• _Brano_:
____

E allora eccoci! Più sistematici di qualsiasi bug nel vostro applicativo preferito torniamo a rovinarvi le vacanze natalizie, visto che a giorni si festeggia pure il ritorno del lappone più rosso del pianeta, lui sì che può! (essere rosso o lappone, a voi la scelta in questi tempi d’oscurantismo nero che più nero non si puote).
Torna quindi la rubrica di Patrizia Raveggi, fresca di traduzione per Ronzani che illustra, con la consueta prosa mai doma, come di errore di sistema si possa parlare intrecciando Leopardi e quell’infimo del Covid. Torna pure Mirko Tondi, con le sue lezioni di scrittura nella rubrica Brandelli di uno scrittore precario, che a ben ricordarvi è diventato nel frattanto pure libro nella collana LIBRIDA, costola semimarcia della vostra rivistaccia del cuore (e a proposito, mica vi siete lasciati scappare la nostra seconda uscita, Nonostante Bruxelles di Alessandro Bresolin, vero?). C’è anche Alessio Santacroce e il suo Bending, come pure le tavole del sempre più volatile – giacchè accademico – Ferrux; e figurarsi se non c’era spazio per il nostro editore, Gordiano Lupi, che fra recensioni, cinema, poesia e traduzioni trova anche il tempo per mandare in ristampa con Rusconi il suo Serial killer italiani, uno dei suoi lavori più noti sul mercato.

____

• _Consegna 1_:
Trascrivi dal brano il tratto che va da "E allora eccoci!" fino a "non si puote).".
• _Consegna 2_:
Secondo il brano, quale libro di Gordiano Lupi viene mandato in ristampa con Rusconi?
Per rispondere ci si basa unicamente sul brano.

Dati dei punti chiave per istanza
____

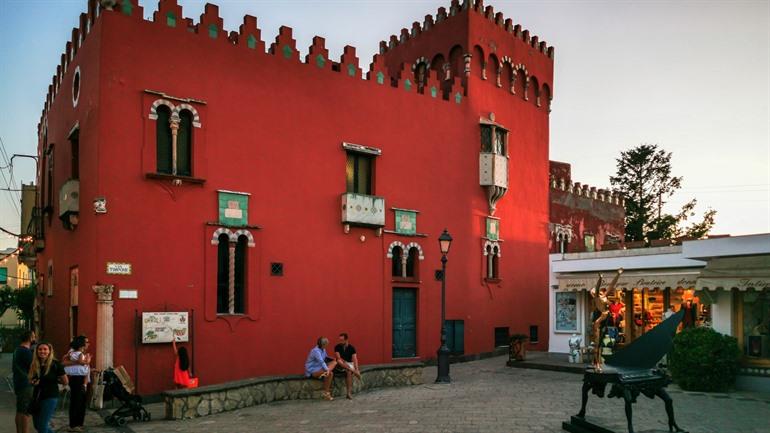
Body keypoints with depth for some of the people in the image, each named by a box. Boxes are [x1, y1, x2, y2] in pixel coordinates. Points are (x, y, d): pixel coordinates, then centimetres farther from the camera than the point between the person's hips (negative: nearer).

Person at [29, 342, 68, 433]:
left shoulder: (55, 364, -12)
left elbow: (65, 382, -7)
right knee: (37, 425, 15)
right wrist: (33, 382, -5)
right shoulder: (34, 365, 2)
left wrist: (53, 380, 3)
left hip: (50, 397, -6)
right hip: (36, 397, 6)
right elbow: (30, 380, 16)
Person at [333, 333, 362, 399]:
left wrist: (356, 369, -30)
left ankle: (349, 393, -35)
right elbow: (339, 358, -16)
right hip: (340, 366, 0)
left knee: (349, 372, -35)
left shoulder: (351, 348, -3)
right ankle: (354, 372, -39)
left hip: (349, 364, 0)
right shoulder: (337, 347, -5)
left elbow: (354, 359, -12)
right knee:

____

• _Risposta 1_:
E allora eccoci! Più sistematici di qualsiasi bug nel vostro applicativo preferito torniamo a rovinarvi le vacanze natalizie, visto che a giorni si festeggia pure il ritorno del lappone più rosso del pianeta, lui sì che può! (essere rosso o lappone, a voi la scelta in questi tempi d’oscurantismo nero che più nero non si puote).

• _Risposta 2_:
Serial killer italiani.